Ich habe die Qubes-Version 4.2.2
poolhd0_qubes - data - 92,7%

Kann ich das

Ändern Sie diesen Wert in thin_pool_autoextend_threshold = 100

auch so einrichten?

Oder was muss ich tun um diese VM wieder zum laufen zu bringen?

bob123 · September 30, 2024, 9:36pm

Changing this configuration file from “90” to “100” is a hack and once you reach 100% commit what do you do?

There has to be a better solution to this problem.

I deleted a bunch of VMs but this error persists. VM deletion is not a fix.

What is the correct fix? I need to reclaim the unused space, it’s not clear how that is done. I see no Qubes-specific tool to assist with this. Please help

apparatus · October 1, 2024, 5:53am

Maybe you need to remove the qubes that you copied large data to/from that is caused this issue.
Backup the qubes or data on them and try to remove them.
Then run this command to trim the disk if you have SSD:

sudo fstrim -av

bob123 · October 2, 2024, 11:21am

TL;DR: Deleting VMs “should” work as expected for this problem.

I appreciate the response.

An fstrim was not necessary, I am hesitant to issue trim commands to the SSD.

What did I try? Initially I deleted several “TemplateVM” instances totalling 5% of vm-pool size, and I was still unable to start any qubes.

I cherry picked one of the vm volumes and mounted it into dom0, then deleted 50% of the data (200GiB), then I performed an lvreduce with a --resizefs option. Qubes Manager showed the correct reduced volume size for the vm/qube (as did lvm tools), however, lvm tools still showed a >90% vm-pool allocation (no change at all) and still no qubes would start.
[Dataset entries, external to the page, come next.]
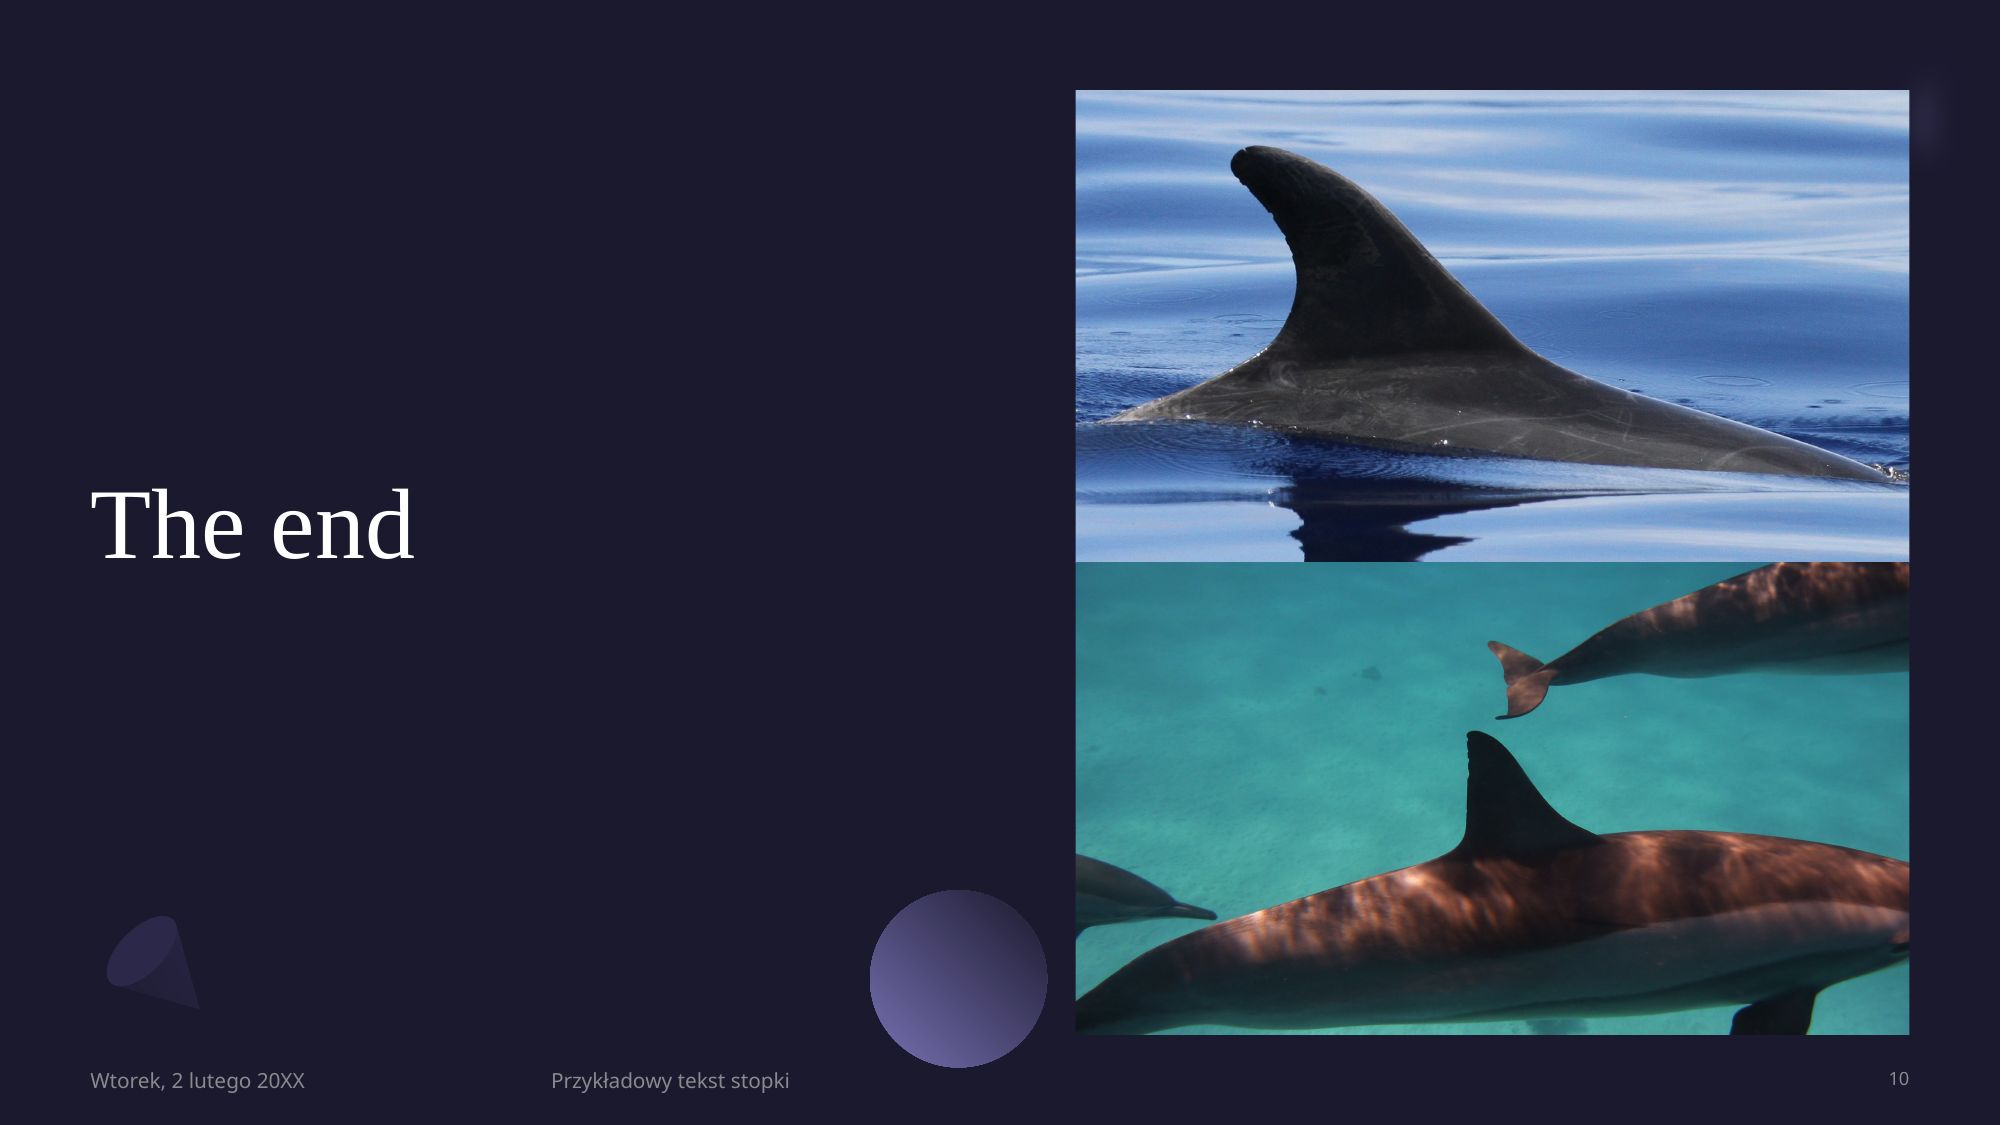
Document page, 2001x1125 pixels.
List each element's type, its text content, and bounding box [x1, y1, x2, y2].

title The end [90, 90, 983, 580]
picture [1075, 89, 1910, 1035]
slide_number 10 [1632, 1067, 1910, 1093]
footer Przykładowy tekst stopki [551, 1067, 1598, 1093]
slide_number Wtorek, 2 lutego 20XX [90, 1067, 522, 1093]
I then deleted the VM associated with the lv that I resized (everything is backed up). After this, rechecking vm-pool allocation using lvm tools showed the allocated % was reduced for vm-pool, and everything seems to work again.

Some parting thoughts:

It’s not clear to me why deleting enough TemplateVMs to bring allocation % down from 93% to 88% did not bring allocation down at all. Near as I can tell all vm types have their vols allocated from vm-pool and templatevm volumes look the same as appvm volumes (to me anyway.)

It’s not clear to me why lvreduce did not result in a reduction of vm-pool allocation, even though lvm tools and-also Qubes Manager showed a correctly reduced volume size for the vm.

While I am unstuck, and without changing the 90% threshold (very pleased), I now have the dilemma of needing to restore a VM which will no doubt bring me back into a bad state with no obvious solution for resizing the filesystem (I can’t add more physical storage) – but that’s maybe for another post.

Ekas · December 2, 2024, 1:55pm

Anyway, what’s the real solution? What this message is think about? Same problem. How to manage that space?